The travel document requirements make up the departments of State and Homeland Security’s Western Hemisphere Travel Initiative. This change in travel document requirements is the result of recommendations made by the 9/11 Commission, which Congress subsequently passed into law in the Intelligence Reform and Terrorism Prevention Act of 2004.
This travel initiative is being implemented in two phases:
- Air travel requirements went into effect January 23, 2007 and now all travelers including children must present a passport or secure travel document when entering the United States by air.
- Land/Sea requirements are transitioning toward standard and consistent documents for all travelers entering the country with full implementation on June 1, 2009.
Land and Sea Documents
WHTI requires travelers to present a passport or other approved secure document denoting citizenship and identity for all land and sea travel into the United States. WHTI establishes document requirements for travelers entering the United States who were previously exempt, including citizens of the U.S., Canada and Bermuda. These document requirements are effective June 1, 2009.
Most travelers will require one of the following documents:
- U.S. citizens: A passport issued by the U.S. Government, a passport card, a valid trusted traveler program card (FAST, NEXUS, or SENTRI), an enhanced driver’s license(EDL), a Military ID with official travel orders, or a U.S. Merchant Mariner Document.
- Canadian citizens: A passport issued by the Government of Canada, a valid trusted traveler program card (FAST, NEXUS, or SENTRI), or an EDL.
- U.S. and Canadian children under the age of 16 will be able to present a birth certificate or other proof of citizenship.
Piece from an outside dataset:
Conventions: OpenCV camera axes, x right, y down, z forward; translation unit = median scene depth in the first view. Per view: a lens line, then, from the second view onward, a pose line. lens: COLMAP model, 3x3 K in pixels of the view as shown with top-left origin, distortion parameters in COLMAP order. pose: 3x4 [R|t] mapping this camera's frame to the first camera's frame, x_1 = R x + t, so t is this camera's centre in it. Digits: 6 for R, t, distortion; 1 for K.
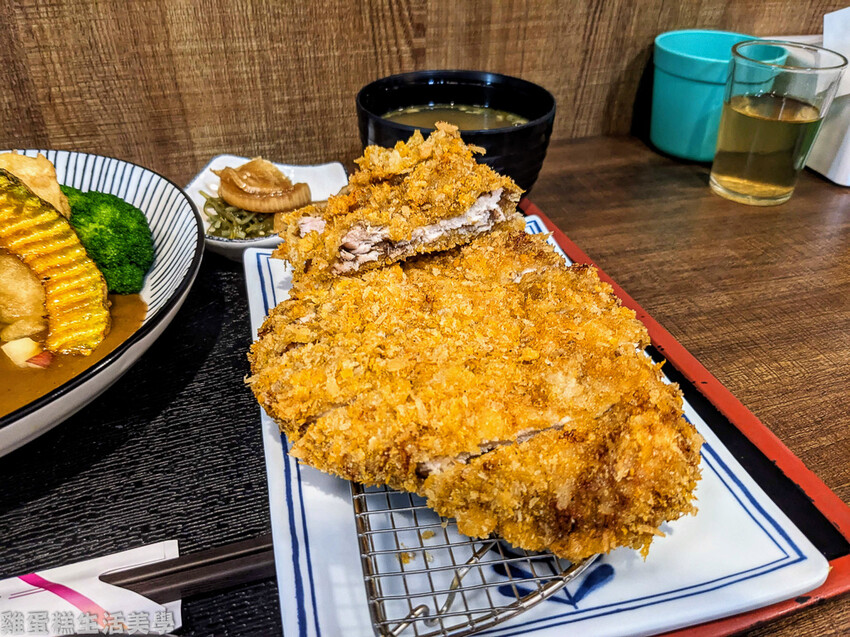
lens RADIAL K [[674.7, 0, 398.0], [0, 674.7, 317.7], [0, 0, 1]] dist [0.044813, -0.106553]
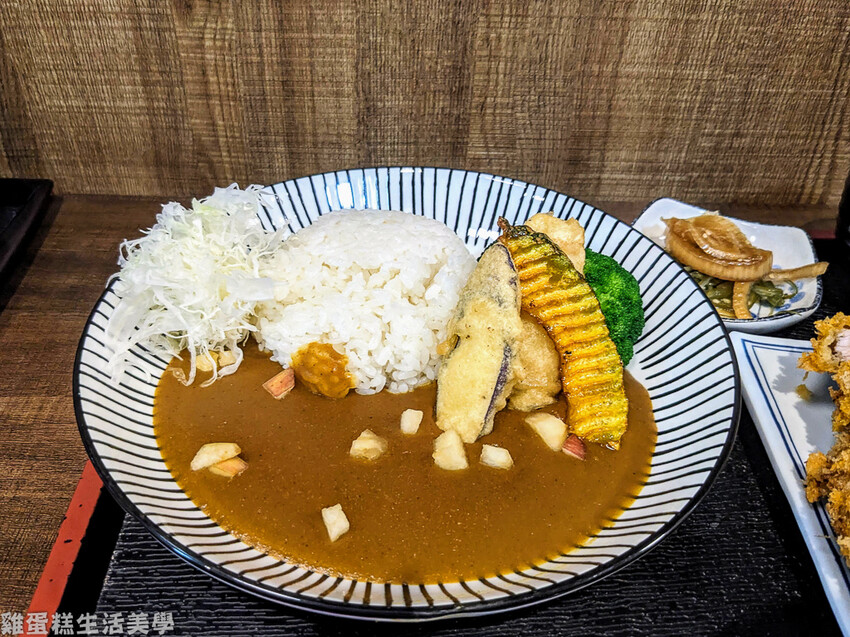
lens RADIAL K [[722.2, 0, 441.1], [0, 722.2, 317.4], [0, 0, 1]] dist [0.041204, -0.111983]
pose [[0.963161, 0.183728, -0.196379, -0.503419], [-0.172903, 0.982372, 0.071063, -0.150936], [0.205973, -0.034490, 0.977950, -0.050759]]
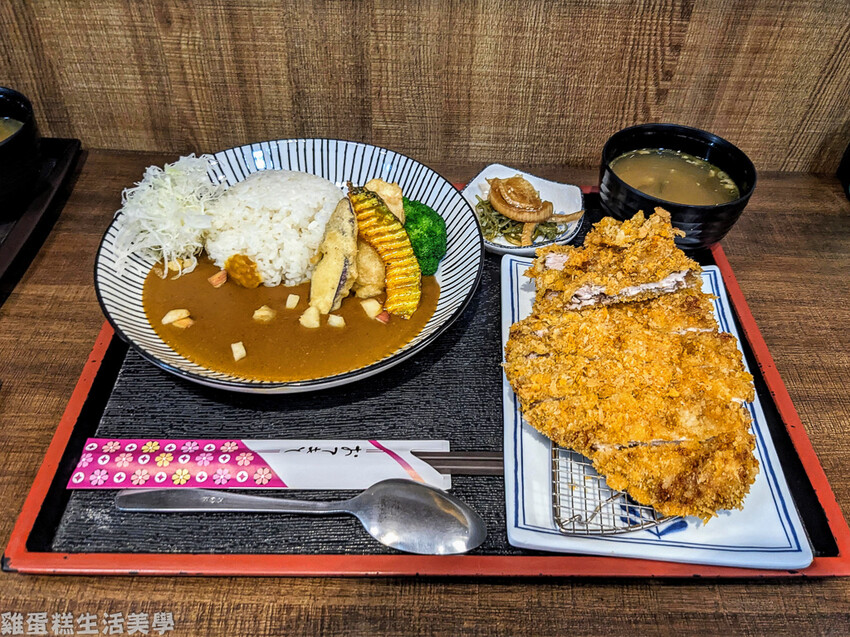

See the CBP website for more information about children traveling with a school or religious group, social organization, or sports team.
- Bermudians: A passport issued by the Government of Bermuda or the United Kingdom.
- Mexican citizens: Mexican citizens, including children, are currently required to present a passport with visa or a laser visa border crossing card, and therefore there is little to no expectation of change under these new requirements.
Special Audiences / Issues:
- Children. U.S. and Canadian children under the age of 16 will be able to present the original or copy of their birth certificates, or other proof of citizenship such as a naturalization certificate or citizenship card. Groups of U.S. and Canadian children ages 16 through 18, when traveling with a school or religious group, social organization, or sports team will be able to enter under adult supervision with originals or copies of their birth certificates or other proof of citizenship.
- Native Americans. The Indian and North Affairs Canada Card and Tribal Enrollment Cards with a photo affixed to the card will be accepted until June 1, 2009. We expect that, in order to be designated as WHTI-compliant, many Native American tribes will have to enhance their tribal enrollment and identification cards. Members of the Kickapoo Band of Texas and Tribe of Oklahoma are permitted to present the Form I-872 American Indian Card in lieu of a passport, as they do currently.